もともとトムテとサンタクロースは別々のものでした。
トムテは北欧の森に住む妖精でした。
トムテは、家族とその家族が住んでいる土地や農場を守るのが役割で、そこの農夫やその家族の暮らしを楽にしてあげることが彼の仕事です。
トムテは、人々が眠りについている夜のあいだに、こっそりと自分の仕事をするのが常なので、その姿を見掛けることは決してないというのがサンタクロースに似ていますね。
トムテは人々が感謝の気持ちを忘れたり大切な扱いをしないと機嫌を損ね家を離れたり、そこの家に災いをもたらすちょっと厄介な存在でもあります。
もともとキリスト教の国ではなかったスウェーデンにキリスト教が入って来た時、人々はこの土着の古い伝統とキリスト教を上手く合体させていったという説が有力のようです。
さて、不幸そうな境遇の主人公の少年ウィグが、トムテン(トムテ)からクリスマスのプレゼント配りに誘われ、凍てつく雪道を馬車に乗り様々な家庭に行きます。
貧しいながらも勤勉な家庭・豊かゆえたくさんのプレゼントへの感激の薄い家庭・果ては国王陛下のお城にまで配ります、
途中、愛想を尽かし家から出ようとするほかのトムテンや、イヴの夜にもかかわらず農作業を休まぬトムテンなど、ウィグは一日でたくさんのことを見聞します。

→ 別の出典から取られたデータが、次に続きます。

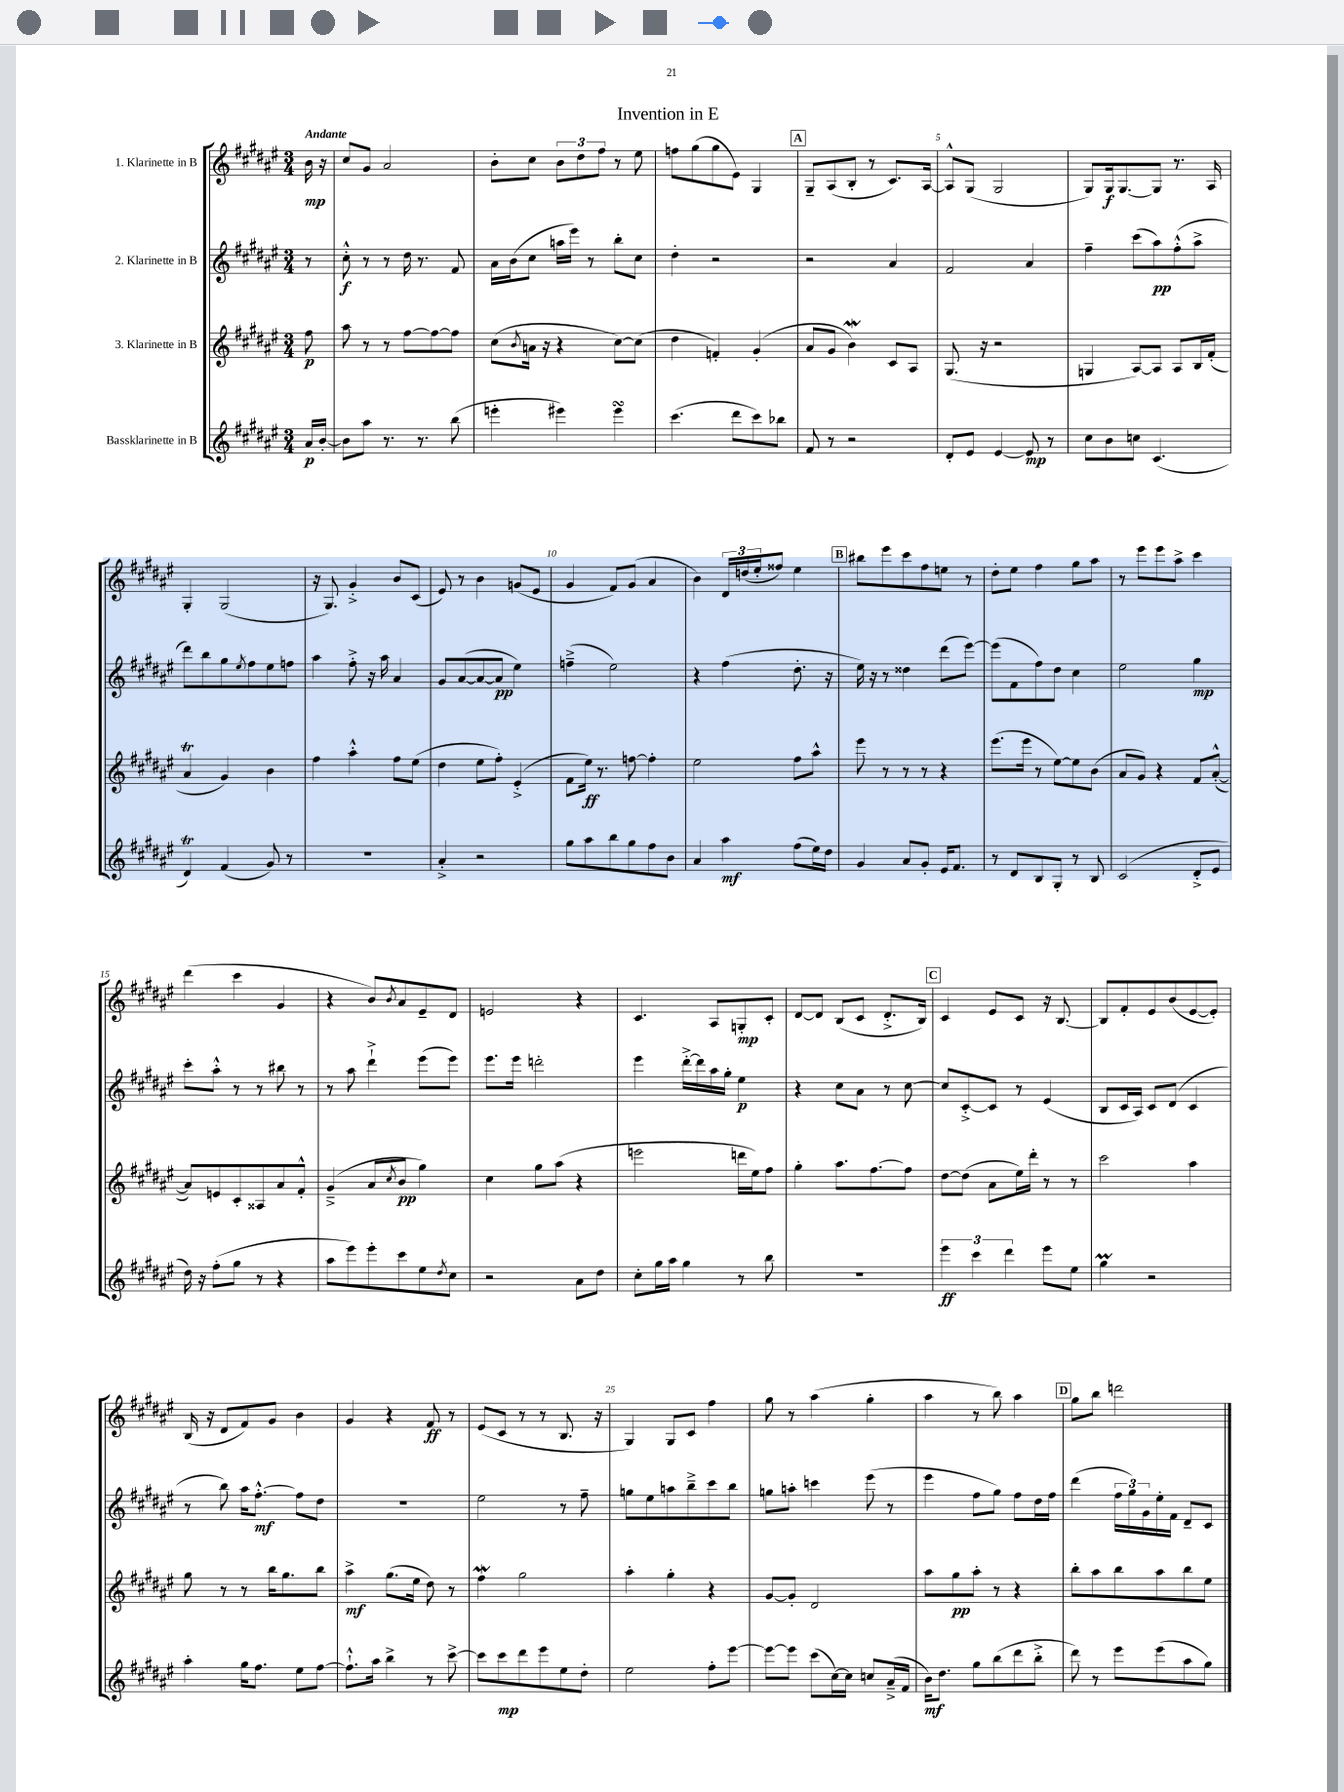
\header { title = "Invention in E" }
<<
\new StaffGroup <<
\new Staff = "s0" \with { instrumentName = "1. Klarinette in B" } {
    \clef treble \key fis \major \numericTimeSignature \time 3/4 \partial 8 \tempo "Andante"
    b'16\mp r16 |
    cis''8 gis'8 ais'2 |
    b'8-. cis''8 \tuplet 3/2 { b'8 dis''8 fis''8 } r8 eis''8 |
    f''8 gis''8( gis''8 eis'8) gis4 |
    \mark \markup { \box "A" } gis8-- ais8( b8-. r8 cis'8.) ais16~ |
    ais8-^ gis8( gis2 |
    gis8) gis16\f gis8.~ gis8 r8. ais16 |
    gis4-. gis2( |
    r16 gis8.) gis'4-.-> b'8 cis'8( |
    eis'8) r8 b'4 g'8( eis'8 |
    gis'4 fis'8) gis'8( ais'4 |
    b'4) \tuplet 3/2 { dis'16 d''16( eis''16-. } fisis''8) eis''4 |
    \mark \markup { \box "B" } bis''8 eis'''8 cis'''8 fis''8 e''8 r8 |
    dis''8-. eis''8 fis''4 gis''8 ais''8 |
    r8 eis'''8 eis'''8 ais''8-> cis'''4 |
    dis'''4( cis'''4 gis'4 |
    r4 b'8) \acciaccatura { b'8 } ais'8 eis'8-- dis'8 |
    e'2 r4 |
    cis'4. ais8 g8-.\mp cis'8-. |
    dis'8~ dis'8 b8( cis'8 dis'8.-.-> b16) |
    \mark \markup { \box "C" } cis'4 eis'8 cis'8 r16 b8.~ |
    b8 fis'8-. eis'8 b'8( eis'8~ eis'8-.) |
    b16( r16 dis'8 fis'8) gis'8 b'4 |
    gis'4 r4 fis'8\ff r8 |
    eis'8( cis'8 r8 r8 b8. r16 |
    gis4) gis8 cis'8 fis''4 |
    gis''8 r8 ais''4( gis''4-. |
    ais''4 r8 b''8) ais''4 |
    \mark \markup { \box "D" } gis''8 b''8 d'''2 \bar "|." |
}
\new Staff = "s1" \with { instrumentName = "2. Klarinette in B" } {
    \clef treble \key fis \major \numericTimeSignature \time 3/4 \partial 8
    r8 |
    cis''8-.-^\f r8 r8 dis''16 r8. fis'8 |
    ais'16 b'16( cis''8 a''16 eis'''16) r8 b''8-. cis''8 |
    dis''4-. r2 |
    \mark \markup { \box "A" } r2 ais'4 |
    fis'2 ais'4 |
    fis''4-- cis'''8( ais''8\pp) fis''8-.-^( ais''8-> |
    dis'''8) b''8 gis''8 \acciaccatura { eis''8 } fis''8 eis''8 f''8 |
    ais''4 fis''8-.-> r16 ais''16 ais'4 |
    gis'8 ais'8~( ais'8~ ais'8\pp eis''4) |
    f''4--->( eis''2) |
    r4 fis''4( dis''8.-. r16 |
    \mark \markup { \box "B" } eis''16) r16 r8 disis''4 dis'''8( eis'''8~) |
    eis'''8( fis'8 fis''8) dis''8 cis''4 |
    eis''2 gis''4\mp |
    cis'''8-. ais''8-.-^ r8 r8 bis''8 r8 |
    r8 ais''8 dis'''4-!-> eis'''8( eis'''8) |
    eis'''8. eis'''16 d'''2-. |
    eis'''4 dis'''16~-.-> dis'''16 ais''16 gis''16-. eis''4\p |
    r4 cis''8 ais'8 r8 cis''8~ |
    \mark \markup { \box "C" } cis''8 cis'8~-.-> cis'8 r8 eis'4( |
    b8 cis'16 ais16) cis'8 dis'8( cis'4 |
    r8 b''8) ais''16 fis''8.~-.-^\mf fis''8 dis''8 |
    R2. |
    eis''2 r8 fis''8-- |
    g''8 eis''8 a''8 b''8---> cis'''8 b''8 |
    g''8 a''8-. c'''4 eis'''8( r8 |
    eis'''4 fis''8 gis''8) fis''8 dis''16 fis''16 |
    \mark \markup { \box "D" } dis'''4( \tuplet 3/2 { fis''16 gis''16) gis'16 } eis''16-. fis'16 dis'8-- cis'8 \bar "|." |
}
\new Staff = "s2" \with { instrumentName = "3. Klarinette in B" } {
    \clef treble \key fis \major \numericTimeSignature \time 3/4 \partial 8
    fis''8\p |
    ais''8 r8 r8 fis''8~ fis''8~ fis''8 |
    cis''8( \acciaccatura { b'8 } a'16 r16 r4 cis''8~) cis''8( |
    dis''4 f'4-.) gis'4-.( |
    \mark \markup { \box "A" } ais'8 gis'8 b'4\mordent) cis'8 ais8 |
    gis8.( r16 r2 |
    g4 ais8~) ais8 ais8 b16 fis'16-.( |
    ais'4\trill gis'4) b'4 |
    fis''4 ais''4-.-^ fis''8 eis''8( |
    dis''4 eis''8 fis''8-.) eis'4-.->( |
    fis'8 eis''16\ff) r8. f''8~ f''4-. |
    eis''2 fis''8 ais''8-^ |
    \mark \markup { \box "B" } eis'''8 r8 r8 r8 r4 |
    eis'''8.( eis'''16 r8 eis''8~) eis''8 b'8( |
    ais'8 gis'8) r4 fis'8 ais'8~-.-^( |
    ais'8) e'8 cis'8-. aisis8 ais'8 fis'8-.-^ |
    gis'4--->( ais'8 \acciaccatura { cis''8 } b'8\pp gis''4) |
    cis''4 gis''8 ais''8( r4 |
    e'''2 d'''16 eis''16) fis''8 |
    gis''4-. ais''8. fis''8.~ fis''8 |
    \mark \markup { \box "C" } dis''8~ dis''8( ais'8 eis''16) dis'''16-. r8 r8 |
    cis'''2 ais''4 |
    gis''8 r8 r8 b''16 gis''8. b''8 |
    ais''4->\mf gis''8.( eis''16 dis''8) r8 |
    fis''4\mordent gis''2 |
    ais''4-. gis''4-. r4 |
    gis'8~ gis'8-. dis'2 |
    ais''8 gis''8\pp ais''8-. r8 r4 |
    \mark \markup { \box "D" } b''8-. ais''8 b''8 ais''8 b''8 eis''8 \bar "|." |
}
\new Staff = "s3" \with { instrumentName = "Bassklarinette in B" } {
    \clef treble \key fis \major \numericTimeSignature \time 3/4 \partial 8
    ais'16\p b'16~-. |
    b'8 ais''8 r8. r8. b''8( |
    e'''4-. eis'''4) eis'''4\turn |
    cis'''4.( dis'''8 cis'''8) bes''8 |
    \mark \markup { \box "A" } fis'8 r8 r2 |
    dis'8-. eis'8 eis'4~ eis'8\mp r8 |
    cis''8 b'8 c''8 cis'4.( |
    dis'4\trill) fis'4( gis'8) r8 |
    R2. |
    ais'4-.-> r2 |
    gis''8 ais''8 b''8 gis''8 fis''8 b'8 |
    ais'4 ais''4\mf fis''8( eis''16) dis''16 |
    \mark \markup { \box "B" } gis'4 ais'8 gis'8-. eis'16 fis'8. |
    r8 dis'8 b8 gis8-. r8 b8 |
    cis'2( dis'8-.-> eis'8 |
    dis''16) r16 fis''8-.( gis''8 r8 r4 |
    ais''8 eis'''8) eis'''8-. cis'''8 eis''8 \acciaccatura { dis''8 } cis''8 |
    r2 ais'8 dis''8 |
    cis''8-. gis''16 ais''16 gis''4 r8 b''8 |
    R2. |
    \mark \markup { \box "C" } \tuplet 3/2 { eis'''4\ff cis'''4 dis'''4 } eis'''8 eis''8 |
    gis''4\prall r2 |
    ais''4-. gis''16 fis''8. eis''8 fis''8~ |
    fis''8.-!-^ ais''16 b''4-> r8 cis'''8~-> |
    cis'''8 cis'''8\mp dis'''8 eis'''8 eis''8 dis''8-. |
    eis''2 fis''8-. eis'''8~ |
    eis'''8~ eis'''8 cis'''8( cis''16~) cis''16 c''8 ais'16--->( fis'16 |
    b'16\mf) dis''8. gis''8 b''8( dis'''8 b''8-.-> |
    \mark \markup { \box "D" } dis'''8) r8 eis'''8 eis'''8( ais''8 gis''8) \bar "|." |
}
>>
>>
\layout { \context { \Score \override BarNumber.break-visibility = ##(#f #t #t) barNumberVisibility = #(every-nth-bar-number-visible 5) } }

最後に同行したトムテンから渡された自分へのプレゼントを貧弱と感じ不満顔のウィグでしたが、山の小人の王国へ連れて行かれ、・・・。
不幸な境遇に不平不満をいう事よりも、自分が生かされているという目の前にある幸せに感謝する事で、「真の幸福」が見えてくるという事をトムテンから教えられた事が、ウィグにとっての最高のプレゼントだったのではないでしょうか。